Bon, ça fait beaucoup de chaînes en très peu de temps, mais j'assume : je suis l'auteur de la première, la deuxième m'est revenue en pleine figure, et j'avais honteusement oublié la troisième. La troisième donc, c'est celle que vous vous apprêtez à lire.

En septembre dernier, alors que j'étais à l'étranger et malheureusement trop occupé pour suivre mon Google Reader au jour le jour (il faut bien se trouver des excuses), Aymeric Pontier m'a affublé du tag littéraire suivant : prendre le premier livre venu dans sa bibliothèque, l'ouvrir à la page 123, et recopier la cinquième phrase et les trois suivantes.

Bon, lançons-nous.
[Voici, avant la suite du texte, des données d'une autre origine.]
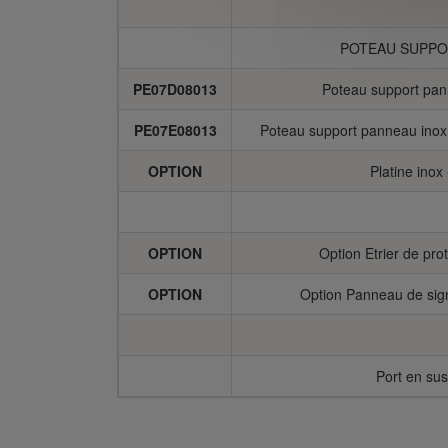
POTEAU SUPPOR
PE07D08013
Poteau support pan
PE07E08013
Poteau support panneau inox
OPTION
Platine inox
OPTION
Option Etrier de p
OPTION
Option Panneau de si
Port en sus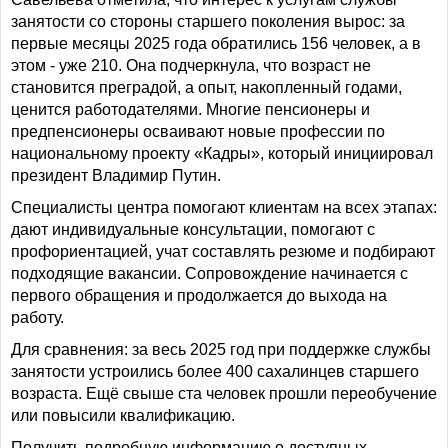
занятости со стороны старшего поколения вырос: за
первые месяцы 2025 года обратились 156 человек, а в
этом - уже 210. Она подчеркнула, что возраст не
становится преградой, а опыт, накопленный годами,
ценится работодателями. Многие пенсионеры и
предпенсионеры осваивают новые профессии по
национальному проекту «Кадры», который инициировал
президент Владимир Путин.
Специалисты центра помогают клиентам на всех этапах:
дают индивидуальные консультации, помогают с
профориентацией, учат составлять резюме и подбирают
подходящие вакансии. Сопровождение начинается с
первого обращения и продолжается до выхода на
работу.
Для сравнения: за весь 2025 год при поддержке службы
занятости устроились более 400 сахалинцев старшего
возраста. Ещё свыше ста человек прошли переобучение
или повысили квалификацию.
Получить подробную информацию о доступных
Un livre au hasard... Sur ma table de salon, une très belle édition du tome IV des oeuvres complètes de Freud : L'interprétation du rêve (et c'est pas une blague). Page 123, à partir de la cinquième phrase :

C'est Gregory qui aurait d'abord attiré l'attention sur cette occurrence (selon Krauß). Macario (cité par Tissié) parle d'un maniaque qui, une semaine après son complet rétablissement, vécut de nouveau dans des rêves la fuites des idées et des impulsions passionnelles de sa maladie.

Sur les modifications que connaît la vie de rêve chez des psychotiques chroniques, il n'a été fait jusqu'à présent que très peu d'investigations. Par contre, la parenté interne entre le rêve et le trouble mental — qui s'exprime par une si large concordance des manifestations de l'un et de l'autre — a été très tôt prise en considération.

Notez que je vous fais grâce des notes de bas de page (et ceux qui ont lu Freud sauront mesurer ma mansuétude).

En raison de mon exceptionnel retard à l'allumage sur ce coup (deux mois, tout de même...), je me dispense de désigner à mon tour qui que ce soit. Mais la morale est sauve, et l'honneur de ce blog aussi ;-)

(Toute ressemblance avec la situation actuelle d'un grand parti politique d'opposition ou avec un aréopage politiquement correct à côté de la plaque est bien évidemment fortuite.)